TO DO: Please give a word-for-word repeat of the line containing "Yu, Y., Si, X., Hu, C., &" and all lines that come after it in the entries below, ending at the last line.

EXERCISE DATA Block Start

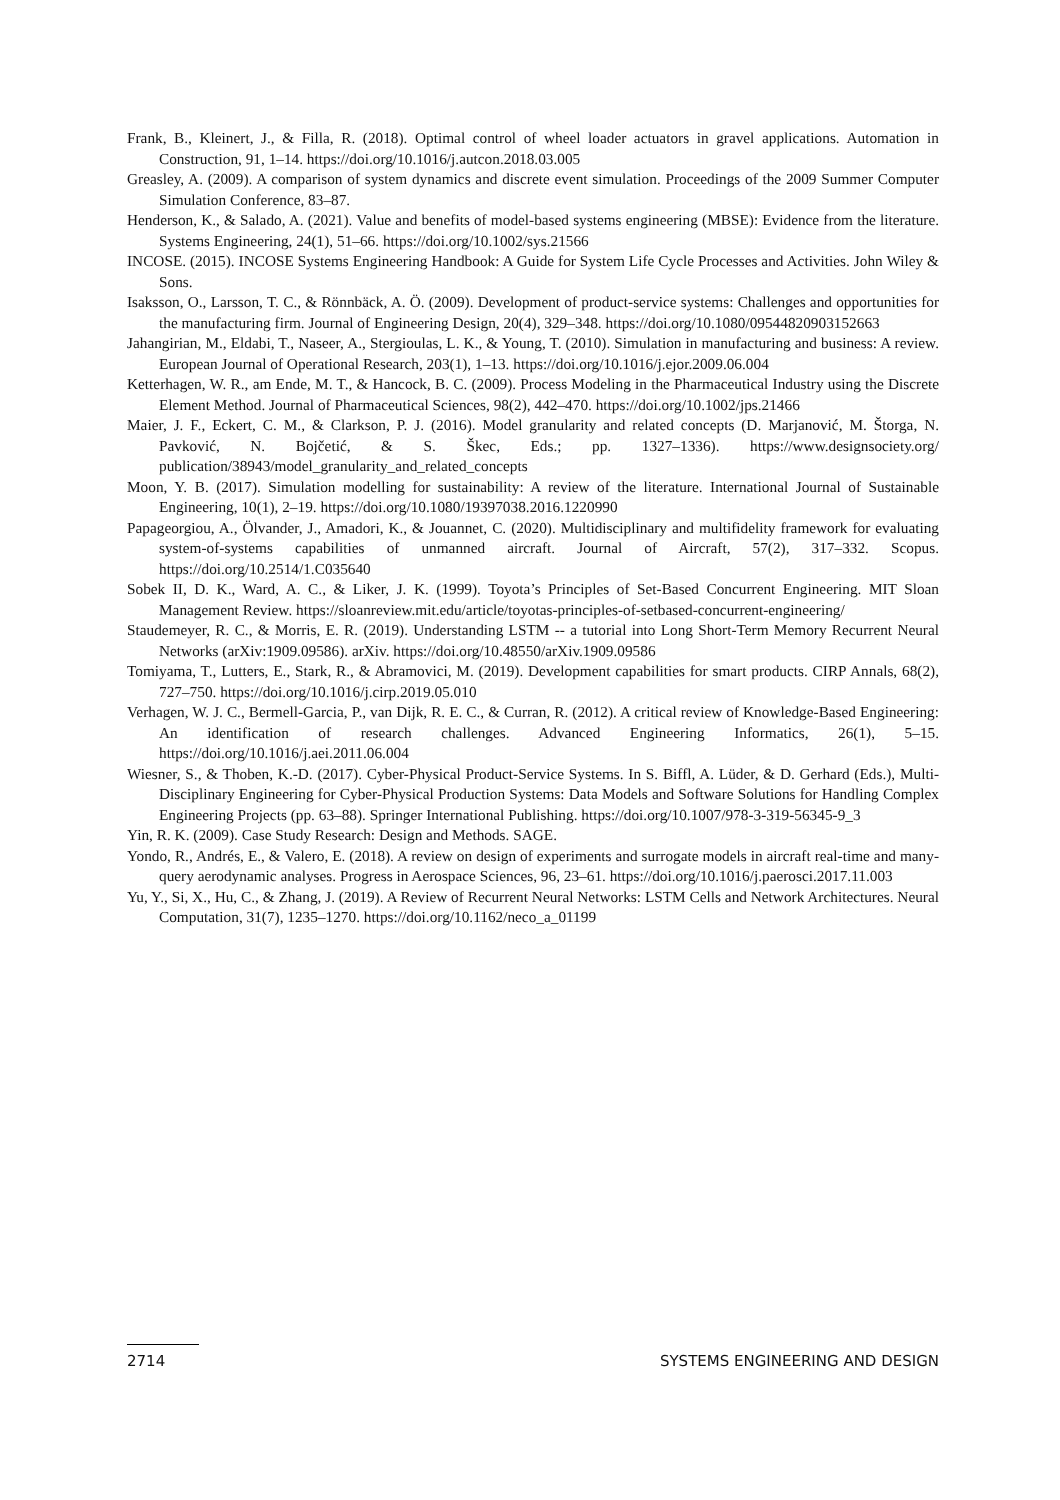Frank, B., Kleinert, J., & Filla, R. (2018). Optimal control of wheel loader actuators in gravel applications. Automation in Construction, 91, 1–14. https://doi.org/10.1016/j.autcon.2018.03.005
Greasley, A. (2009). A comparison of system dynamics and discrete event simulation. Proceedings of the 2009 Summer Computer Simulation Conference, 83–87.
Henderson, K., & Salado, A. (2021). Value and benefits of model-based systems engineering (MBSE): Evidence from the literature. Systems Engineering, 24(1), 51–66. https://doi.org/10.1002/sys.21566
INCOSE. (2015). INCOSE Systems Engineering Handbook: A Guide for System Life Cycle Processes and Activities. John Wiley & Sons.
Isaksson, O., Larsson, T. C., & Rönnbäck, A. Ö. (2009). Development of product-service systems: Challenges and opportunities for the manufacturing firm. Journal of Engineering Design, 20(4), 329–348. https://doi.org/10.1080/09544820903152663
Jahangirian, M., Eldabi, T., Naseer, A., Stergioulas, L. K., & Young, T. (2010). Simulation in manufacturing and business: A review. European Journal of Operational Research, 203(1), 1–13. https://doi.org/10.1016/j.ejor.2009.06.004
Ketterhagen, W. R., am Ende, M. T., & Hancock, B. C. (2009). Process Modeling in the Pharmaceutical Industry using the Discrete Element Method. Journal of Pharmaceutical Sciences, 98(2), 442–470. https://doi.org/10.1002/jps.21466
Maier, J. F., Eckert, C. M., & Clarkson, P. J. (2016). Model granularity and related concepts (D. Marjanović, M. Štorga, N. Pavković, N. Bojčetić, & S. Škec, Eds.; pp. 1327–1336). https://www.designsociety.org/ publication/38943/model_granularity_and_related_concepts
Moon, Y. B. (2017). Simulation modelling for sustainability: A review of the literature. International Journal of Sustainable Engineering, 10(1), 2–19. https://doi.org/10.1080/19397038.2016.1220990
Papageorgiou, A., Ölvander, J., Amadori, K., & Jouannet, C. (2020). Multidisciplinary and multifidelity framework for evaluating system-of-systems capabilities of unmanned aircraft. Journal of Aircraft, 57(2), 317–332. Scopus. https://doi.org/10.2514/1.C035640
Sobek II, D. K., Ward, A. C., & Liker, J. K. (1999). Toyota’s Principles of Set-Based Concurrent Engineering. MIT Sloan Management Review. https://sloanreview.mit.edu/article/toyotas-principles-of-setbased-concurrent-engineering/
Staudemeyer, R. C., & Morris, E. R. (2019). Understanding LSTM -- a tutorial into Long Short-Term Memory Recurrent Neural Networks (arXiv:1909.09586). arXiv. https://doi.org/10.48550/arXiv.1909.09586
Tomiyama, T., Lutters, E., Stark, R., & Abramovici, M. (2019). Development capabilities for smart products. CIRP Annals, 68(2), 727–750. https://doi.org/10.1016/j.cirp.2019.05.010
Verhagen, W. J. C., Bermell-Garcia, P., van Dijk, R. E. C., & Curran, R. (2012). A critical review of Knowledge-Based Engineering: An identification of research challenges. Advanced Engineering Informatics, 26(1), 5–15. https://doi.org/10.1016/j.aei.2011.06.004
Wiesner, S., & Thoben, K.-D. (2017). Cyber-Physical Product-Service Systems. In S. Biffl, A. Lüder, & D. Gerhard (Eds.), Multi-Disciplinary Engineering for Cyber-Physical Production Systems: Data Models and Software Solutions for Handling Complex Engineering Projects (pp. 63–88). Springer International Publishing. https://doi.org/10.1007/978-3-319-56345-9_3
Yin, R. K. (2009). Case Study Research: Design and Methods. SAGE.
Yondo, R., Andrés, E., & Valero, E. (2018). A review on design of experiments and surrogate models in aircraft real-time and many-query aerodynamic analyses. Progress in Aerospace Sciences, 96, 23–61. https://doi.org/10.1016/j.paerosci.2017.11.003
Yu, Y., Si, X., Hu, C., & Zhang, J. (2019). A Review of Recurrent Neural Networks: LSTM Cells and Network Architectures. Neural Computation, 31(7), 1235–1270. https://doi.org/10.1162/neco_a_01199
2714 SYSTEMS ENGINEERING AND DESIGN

EXERCISE DATA Block End

SOLUTION FOR THIS TASK:
Yu, Y., Si, X., Hu, C., & Zhang, J. (2019). A Review of Recurrent Neural Networks: LSTM Cells and Network Architectures. Neural Computation, 31(7), 1235–1270. https://doi.org/10.1162/neco_a_01199
2714 SYSTEMS ENGINEERING AND DESIGN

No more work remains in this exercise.